Saturday, December 03, 2011

Facing Up to Bullies as a Class Exercise

Steven Pinker, in The Better Angels of Our Nature, emphasizes that there has been a massive reduction in violence in the world because, in part, we have developed skills and habits such as self-control and sympathetic compassion.

One of the sources of collective violent acts come when groups do bad things together even though the members of the group individually think it is wrong. This comes about from what positive psychologists call "pluralistic ignorance" - each thinks the others all agree. Moreover, the effect of pluralistic ignorance is multiplied if there are a few enforcers in the group, insisting that everyone follow the group line. And the irony of enforcers is that they themselves often don't really believe in the bad action the group is doing. Instead, they are trying to convince other people of their sincerity.

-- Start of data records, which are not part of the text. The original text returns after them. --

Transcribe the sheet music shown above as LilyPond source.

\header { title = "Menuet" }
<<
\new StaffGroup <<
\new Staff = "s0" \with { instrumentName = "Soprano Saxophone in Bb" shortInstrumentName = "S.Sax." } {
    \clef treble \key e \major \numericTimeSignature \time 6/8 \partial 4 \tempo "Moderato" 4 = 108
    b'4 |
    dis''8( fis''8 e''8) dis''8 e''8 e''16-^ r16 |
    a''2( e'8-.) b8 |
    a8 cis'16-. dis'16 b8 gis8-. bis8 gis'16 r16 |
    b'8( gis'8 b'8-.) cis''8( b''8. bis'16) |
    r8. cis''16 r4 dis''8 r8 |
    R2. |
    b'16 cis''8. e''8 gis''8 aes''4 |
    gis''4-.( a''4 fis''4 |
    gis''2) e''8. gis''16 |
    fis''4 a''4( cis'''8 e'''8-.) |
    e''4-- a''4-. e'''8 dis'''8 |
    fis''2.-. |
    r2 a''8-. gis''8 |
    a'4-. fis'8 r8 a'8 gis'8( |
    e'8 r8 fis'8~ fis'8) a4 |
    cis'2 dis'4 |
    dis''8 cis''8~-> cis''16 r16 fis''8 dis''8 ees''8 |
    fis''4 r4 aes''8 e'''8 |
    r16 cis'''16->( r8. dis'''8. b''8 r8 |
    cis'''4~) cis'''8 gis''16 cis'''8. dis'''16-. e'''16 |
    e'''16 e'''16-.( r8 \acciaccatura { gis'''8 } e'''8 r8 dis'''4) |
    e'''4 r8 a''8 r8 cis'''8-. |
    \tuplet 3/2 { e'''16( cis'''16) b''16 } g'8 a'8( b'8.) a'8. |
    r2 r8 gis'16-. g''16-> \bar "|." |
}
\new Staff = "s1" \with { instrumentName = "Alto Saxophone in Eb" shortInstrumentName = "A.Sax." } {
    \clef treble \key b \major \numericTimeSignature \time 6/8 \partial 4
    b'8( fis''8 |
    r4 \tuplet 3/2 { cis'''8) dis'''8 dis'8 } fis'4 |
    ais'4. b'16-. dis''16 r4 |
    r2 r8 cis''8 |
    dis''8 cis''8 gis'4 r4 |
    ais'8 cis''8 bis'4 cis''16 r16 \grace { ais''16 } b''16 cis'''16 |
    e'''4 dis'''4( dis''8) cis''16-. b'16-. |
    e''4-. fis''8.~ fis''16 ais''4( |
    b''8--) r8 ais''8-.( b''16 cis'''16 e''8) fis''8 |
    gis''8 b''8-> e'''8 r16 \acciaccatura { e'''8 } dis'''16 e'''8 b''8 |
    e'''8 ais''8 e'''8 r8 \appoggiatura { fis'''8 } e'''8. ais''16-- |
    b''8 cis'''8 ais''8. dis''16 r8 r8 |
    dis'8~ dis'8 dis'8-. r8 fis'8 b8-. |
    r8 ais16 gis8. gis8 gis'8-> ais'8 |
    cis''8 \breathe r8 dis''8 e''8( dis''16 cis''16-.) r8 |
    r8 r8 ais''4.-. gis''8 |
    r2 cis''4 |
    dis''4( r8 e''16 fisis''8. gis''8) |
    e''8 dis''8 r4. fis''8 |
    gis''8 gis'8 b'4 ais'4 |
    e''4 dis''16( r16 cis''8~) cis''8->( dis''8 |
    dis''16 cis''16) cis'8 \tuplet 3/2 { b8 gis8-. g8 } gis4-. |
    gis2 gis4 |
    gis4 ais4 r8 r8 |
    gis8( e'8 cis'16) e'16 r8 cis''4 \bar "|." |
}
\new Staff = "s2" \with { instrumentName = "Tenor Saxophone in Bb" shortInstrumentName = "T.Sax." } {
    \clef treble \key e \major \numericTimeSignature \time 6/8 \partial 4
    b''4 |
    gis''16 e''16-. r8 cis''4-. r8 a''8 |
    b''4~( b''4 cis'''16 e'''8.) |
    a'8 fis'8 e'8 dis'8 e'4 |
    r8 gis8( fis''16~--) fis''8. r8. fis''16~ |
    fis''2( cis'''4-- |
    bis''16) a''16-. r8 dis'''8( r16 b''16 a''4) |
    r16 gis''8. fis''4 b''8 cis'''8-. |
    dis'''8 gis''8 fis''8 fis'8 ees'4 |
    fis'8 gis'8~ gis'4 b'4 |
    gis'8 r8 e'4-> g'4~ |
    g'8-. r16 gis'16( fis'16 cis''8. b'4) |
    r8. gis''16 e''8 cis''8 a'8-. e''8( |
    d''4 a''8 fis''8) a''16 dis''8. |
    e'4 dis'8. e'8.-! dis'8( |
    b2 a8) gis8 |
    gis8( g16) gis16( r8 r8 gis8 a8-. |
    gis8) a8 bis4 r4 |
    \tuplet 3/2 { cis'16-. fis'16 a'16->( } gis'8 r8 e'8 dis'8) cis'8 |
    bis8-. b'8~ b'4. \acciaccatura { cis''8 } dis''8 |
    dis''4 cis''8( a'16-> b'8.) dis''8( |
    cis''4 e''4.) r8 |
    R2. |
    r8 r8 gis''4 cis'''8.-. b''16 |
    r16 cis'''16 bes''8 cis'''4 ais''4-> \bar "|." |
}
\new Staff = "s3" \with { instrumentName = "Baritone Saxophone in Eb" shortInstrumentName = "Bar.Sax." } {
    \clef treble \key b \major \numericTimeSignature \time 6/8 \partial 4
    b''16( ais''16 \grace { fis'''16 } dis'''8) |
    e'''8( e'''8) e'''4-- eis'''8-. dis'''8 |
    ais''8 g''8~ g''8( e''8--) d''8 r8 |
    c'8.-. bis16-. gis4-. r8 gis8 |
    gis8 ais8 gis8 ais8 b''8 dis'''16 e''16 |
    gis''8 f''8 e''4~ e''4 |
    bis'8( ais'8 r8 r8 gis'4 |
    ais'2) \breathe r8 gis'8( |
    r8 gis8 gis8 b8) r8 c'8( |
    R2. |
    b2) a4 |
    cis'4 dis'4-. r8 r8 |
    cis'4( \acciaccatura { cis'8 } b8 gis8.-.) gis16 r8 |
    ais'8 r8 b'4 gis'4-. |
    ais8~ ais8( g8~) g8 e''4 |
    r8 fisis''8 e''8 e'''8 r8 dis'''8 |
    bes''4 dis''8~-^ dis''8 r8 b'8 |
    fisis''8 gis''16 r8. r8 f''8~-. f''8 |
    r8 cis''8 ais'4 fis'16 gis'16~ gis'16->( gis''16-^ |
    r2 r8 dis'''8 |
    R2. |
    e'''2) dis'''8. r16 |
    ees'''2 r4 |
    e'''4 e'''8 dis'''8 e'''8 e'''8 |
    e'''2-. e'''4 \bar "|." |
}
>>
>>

This circle of ignorance and evil can be pierced by a few people willing to stand against the group. Sometimes this means standing against individual bullies. It is probably harder to stand against the group when it does not have an obvious bully in it.

So this is my idea, and also my question to you. I want to develop a class exercise in my "Happy Society" class to help students practice speaking up for conscience, even in a group of friends. This kind of practice is especially important because most of their friends probably have the same pangs of conscience, but are held back by the pluralistic ignorance of what the others really feel.

One example Pinker cites is that most students actually do not think binge drinking is good or fun or what they really want to do. Some students in the class are likely to find themselves in a situation where they can speak up against an impending binge drinking game. And, no doubt, there are other, similar situations that arise in ordinary life.

I would welcome ideas on how, exactly, to help students develop the capacity to pierce pluralistic ignorance.


Nate Kratzer said...

The most straightforward exercise I can think of would be a survey of their friends attitudes on various activities (like binge drinking). I wouldn't have been comfortable telling my friends I didn't want to play a drinking game while they were setting it up, but I would have openly shared my opinions when the activity wasn't about to take place.

ceemac said...

You might check with Rodger Nishioka at Columbia Seminary. I know he has done a good bit of work on how adolescents and young adults make moral/ethical and behavioral decisions. And how they may or may not recognize the consequences of these decisions.

There has been a good bit of work on how late the portion of the brain devoted to this type of decision making develops. Rodger has been exploring that. At least he was a few years ago.

gruntled said...

Thanks, ceemac, that is an excellent suggestion. I think practice in doing it is even more helpful in creating habits that talking about how one makes such decisions.